*EXERCISE PROMPT*: State how many lines of the records contain the string "entrenamiento". Give the number alone.

[Saved entries]
========================================================================
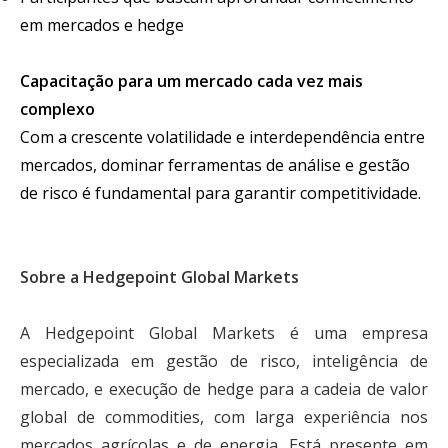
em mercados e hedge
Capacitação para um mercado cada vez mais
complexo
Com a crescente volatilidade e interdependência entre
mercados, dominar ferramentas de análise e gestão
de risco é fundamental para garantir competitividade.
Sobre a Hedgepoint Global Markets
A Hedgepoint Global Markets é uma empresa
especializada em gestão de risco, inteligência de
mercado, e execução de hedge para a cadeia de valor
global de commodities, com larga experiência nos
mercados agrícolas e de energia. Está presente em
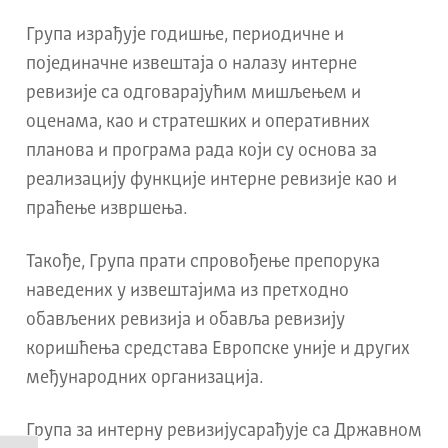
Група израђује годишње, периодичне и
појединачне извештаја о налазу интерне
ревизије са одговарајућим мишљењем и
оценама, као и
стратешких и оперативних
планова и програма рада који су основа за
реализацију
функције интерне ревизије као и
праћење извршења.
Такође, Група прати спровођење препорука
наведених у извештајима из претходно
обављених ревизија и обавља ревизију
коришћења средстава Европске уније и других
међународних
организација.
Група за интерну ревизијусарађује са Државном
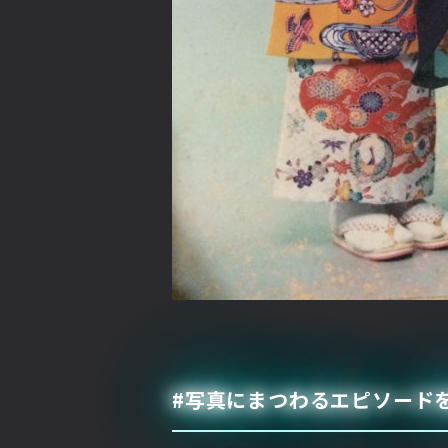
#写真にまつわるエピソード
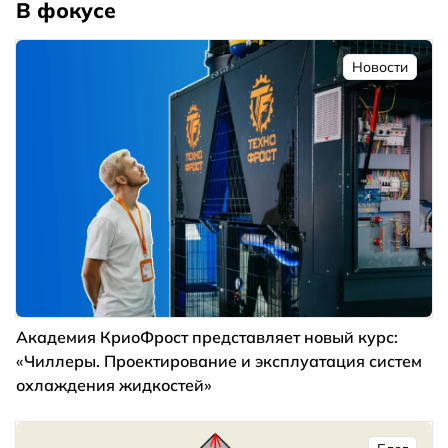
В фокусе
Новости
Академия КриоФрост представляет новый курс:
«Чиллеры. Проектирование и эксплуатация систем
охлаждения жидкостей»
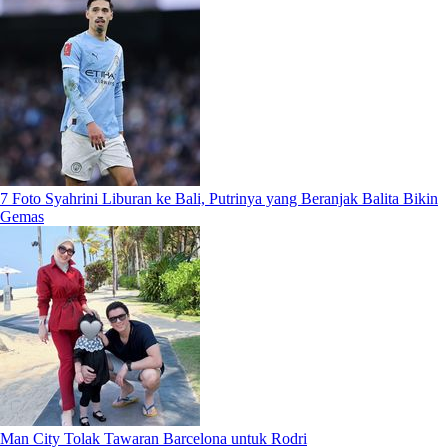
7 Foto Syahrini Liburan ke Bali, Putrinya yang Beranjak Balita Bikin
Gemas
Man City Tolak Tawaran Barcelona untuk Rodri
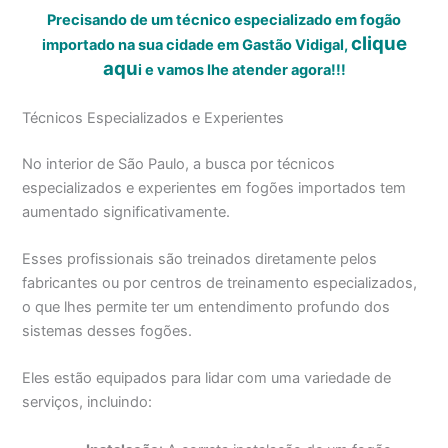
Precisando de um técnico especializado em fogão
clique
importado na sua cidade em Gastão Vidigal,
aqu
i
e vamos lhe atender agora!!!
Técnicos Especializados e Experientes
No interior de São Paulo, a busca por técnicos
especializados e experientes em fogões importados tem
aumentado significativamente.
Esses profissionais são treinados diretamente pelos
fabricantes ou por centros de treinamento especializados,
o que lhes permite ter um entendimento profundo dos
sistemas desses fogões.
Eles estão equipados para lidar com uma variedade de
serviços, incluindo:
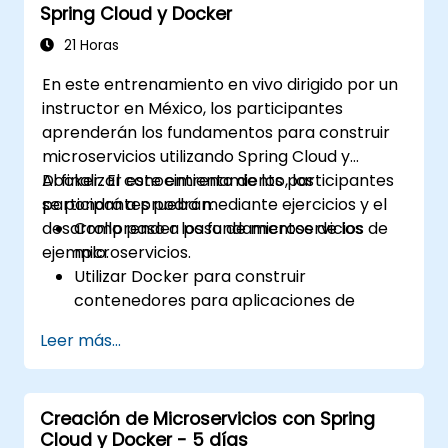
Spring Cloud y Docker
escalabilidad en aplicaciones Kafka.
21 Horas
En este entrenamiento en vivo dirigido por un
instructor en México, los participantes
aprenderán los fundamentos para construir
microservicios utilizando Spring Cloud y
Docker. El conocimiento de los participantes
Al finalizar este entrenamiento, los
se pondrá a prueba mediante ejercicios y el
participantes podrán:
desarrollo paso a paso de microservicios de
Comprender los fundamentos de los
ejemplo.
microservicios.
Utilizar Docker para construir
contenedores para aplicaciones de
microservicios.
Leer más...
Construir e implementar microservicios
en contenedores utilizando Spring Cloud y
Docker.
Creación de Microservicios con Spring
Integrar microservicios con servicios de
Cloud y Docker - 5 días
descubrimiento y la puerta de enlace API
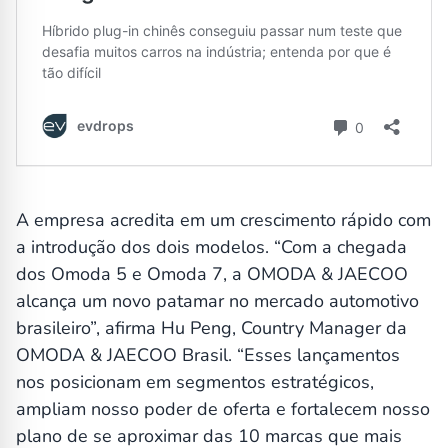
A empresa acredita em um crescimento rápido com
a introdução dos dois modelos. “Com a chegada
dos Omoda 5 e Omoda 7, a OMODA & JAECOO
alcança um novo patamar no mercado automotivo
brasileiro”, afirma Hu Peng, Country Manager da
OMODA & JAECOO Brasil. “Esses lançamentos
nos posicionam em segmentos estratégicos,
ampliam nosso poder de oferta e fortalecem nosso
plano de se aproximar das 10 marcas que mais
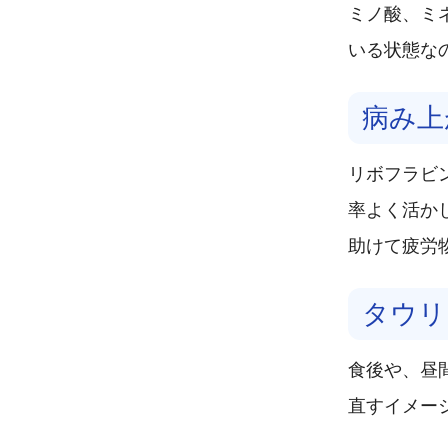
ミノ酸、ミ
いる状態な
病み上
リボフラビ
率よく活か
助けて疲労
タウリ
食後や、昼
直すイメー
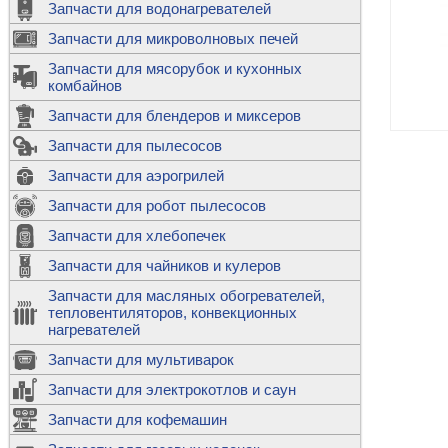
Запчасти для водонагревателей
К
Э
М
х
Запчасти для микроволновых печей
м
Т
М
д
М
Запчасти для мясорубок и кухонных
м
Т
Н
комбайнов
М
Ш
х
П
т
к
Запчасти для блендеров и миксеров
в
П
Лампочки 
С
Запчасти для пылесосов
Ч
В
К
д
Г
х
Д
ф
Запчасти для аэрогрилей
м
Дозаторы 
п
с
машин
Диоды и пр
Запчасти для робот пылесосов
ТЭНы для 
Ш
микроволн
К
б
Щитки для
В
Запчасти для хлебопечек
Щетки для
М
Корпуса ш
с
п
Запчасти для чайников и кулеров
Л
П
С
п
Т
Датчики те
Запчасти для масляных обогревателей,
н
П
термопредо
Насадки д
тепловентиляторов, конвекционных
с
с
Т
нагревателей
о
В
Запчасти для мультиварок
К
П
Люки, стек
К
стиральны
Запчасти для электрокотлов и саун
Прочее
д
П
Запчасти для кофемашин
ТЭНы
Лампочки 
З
========================================================================
*PROBLEM SOLUTION*: 2